The loss of production due to the blackouts deals another blow to Venezuela’s already-crippled oil industry, already reeling from years of mismanagement and U.S. sanctions that removed its biggest customer. The nation’s crude output, one of the few sources of cash for Nicolas Maduro’s regime, has tumbled by two-thirds since before PDVSA workers went on strike in December 2002.

Venezuela crude production fell well below 1 million barrels a day after blackouts

Near the Orinoco basin in the East, where four out of every five barrels is pumped, heavy tar-like oil has begun to clog pipelines and tanks after the heating system lost power, according to Wills Rangel, a former PDVSA board director and president of the United Workers Federation of Oil, Gas and Related Derivatives of Venezuela. Cleaning or removing the pipes could take months, he said.

“Damage caused by the blackouts at the Orinoco Belt oil fields is substantial,” Rangel said in an interview.

Production Drop

Because of the blow to Orinoco Belt production, a huge drop will be reflected in the March numbers Venezuela will report to OPEC, Rangel said. During the blackouts, production was down to a level similar to Venezuela’s January 2003 reported production to OPEC, which plunged after the PDVSA strike against then-president Hugo Chavez.

The Orinoco Belt area hasn’t recovered fully from the electricity blow and is currently producing about 300,000 barrels a day, he said.

While pumping oil from fields in the Orinoco Belt requires some electricity, the bigger power demand comes from the upgraders — facilities that convert the extra-heavy oil to more commercial blends — located some 300 kilometers away in the north near the coast.
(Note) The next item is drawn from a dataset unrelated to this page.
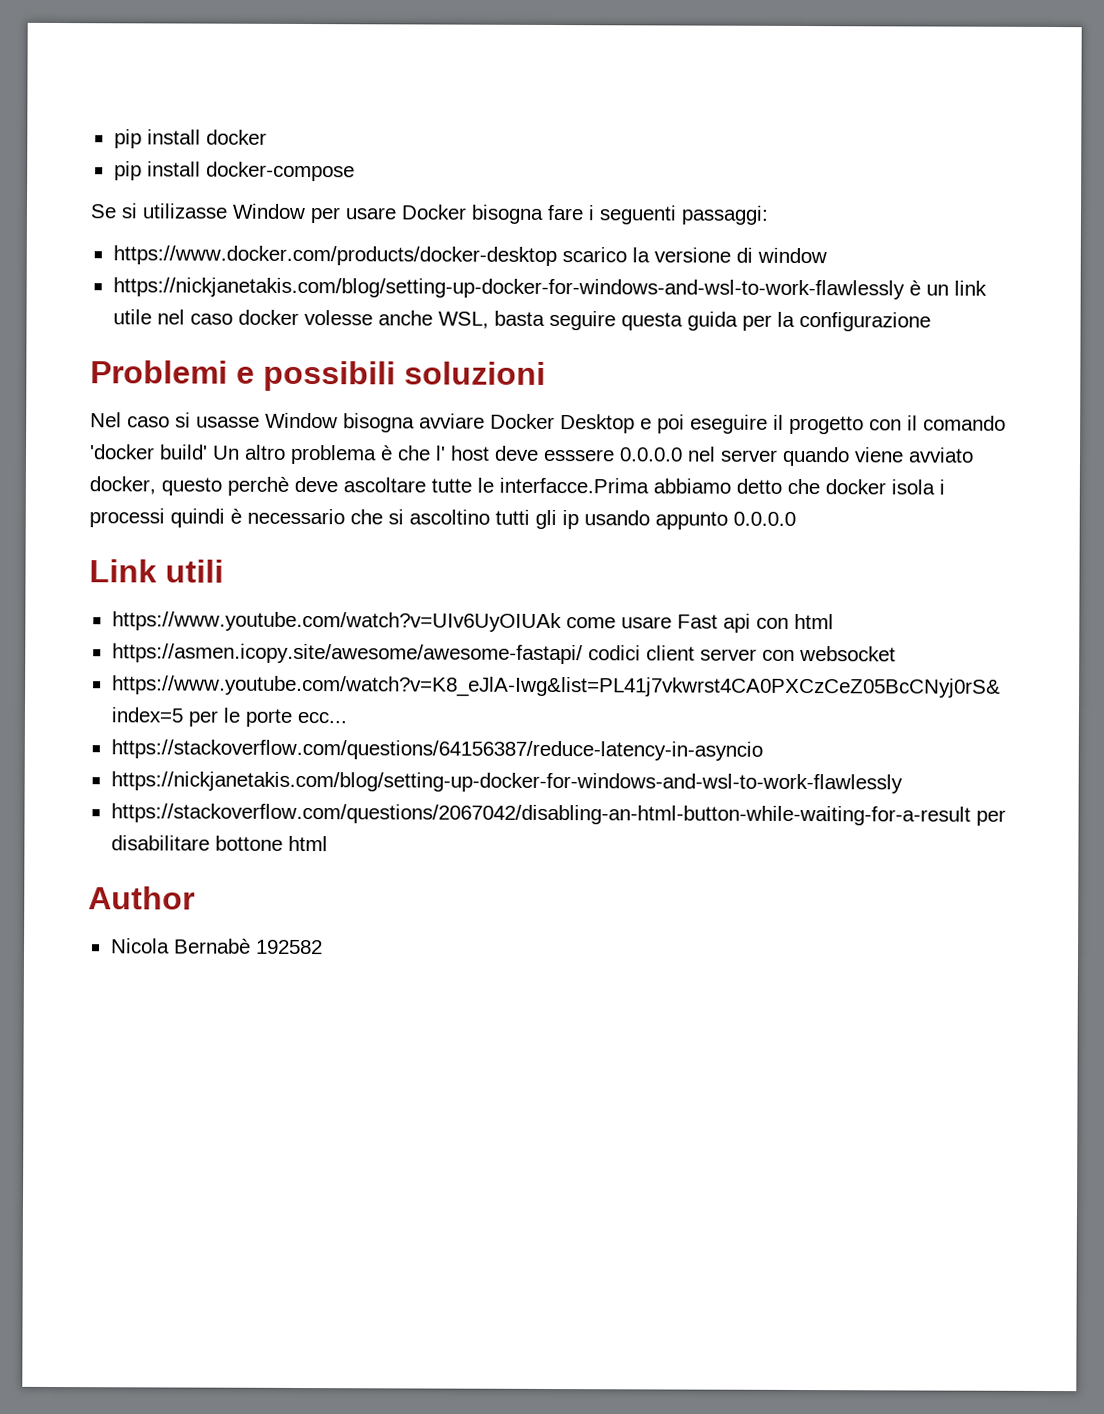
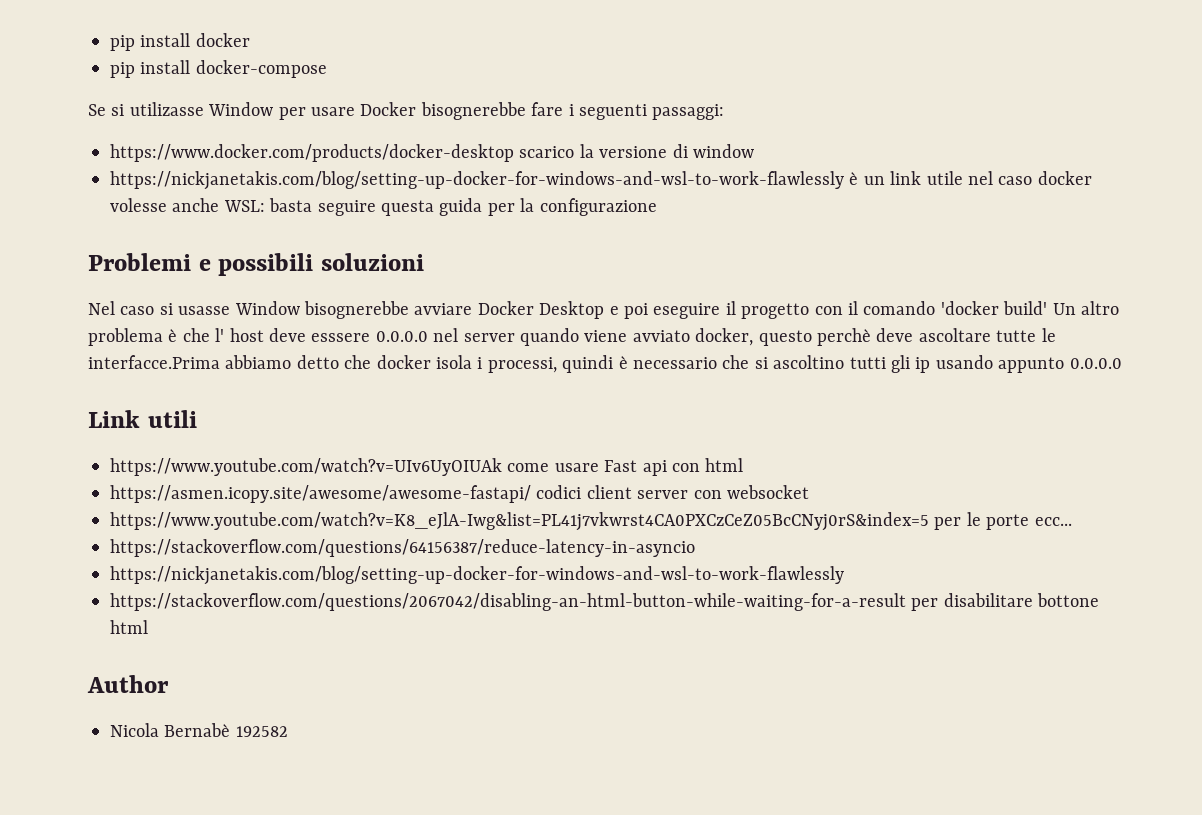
[471,204,544,224] bisogna -> [420,102,526,120] bisognerebbe
[437,311,489,329] WSL, -> [223,200,265,212] WSL:
[343,413,415,433] bisogna -> [304,301,409,319] bisognerebbe
[89,508,165,528] processi -> [487,357,557,373] processi,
The country’s four upgraders are still working to restart.

“If PDVSA restores power at full to all its four upgraders, jointly owned by Chevron, Total, Equinor and Rosneft, it can have an impact on the national grid,” Rangel said.
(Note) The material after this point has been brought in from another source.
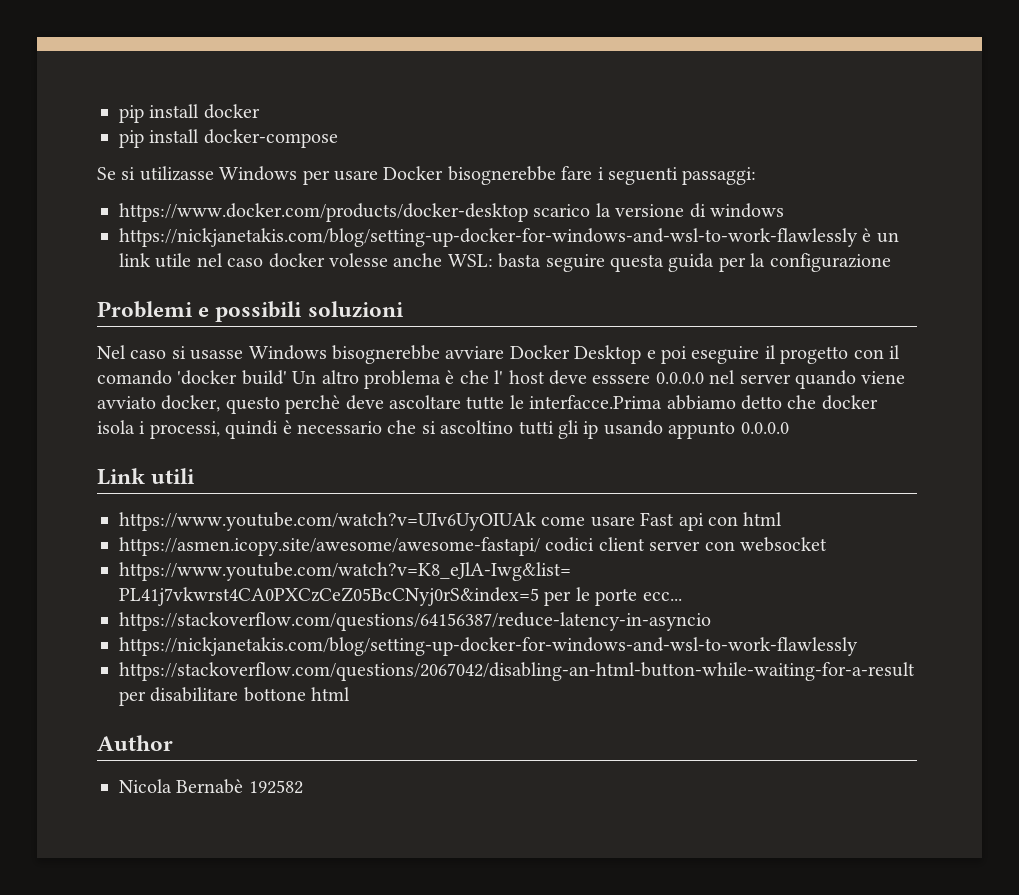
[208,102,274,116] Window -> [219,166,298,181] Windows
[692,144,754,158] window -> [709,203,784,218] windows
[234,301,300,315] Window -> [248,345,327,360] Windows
Upgraders will only have total power once the state run utility allows it, Rangel said. The flow of electricity from the national grid needs to be stabilized before it can bring power back to other high-demand services such Caracas’s subway and water pumping systems. In the fields, oil wells and pumps are expected to be connected under a government-ordered power rationing plan that’s in effect.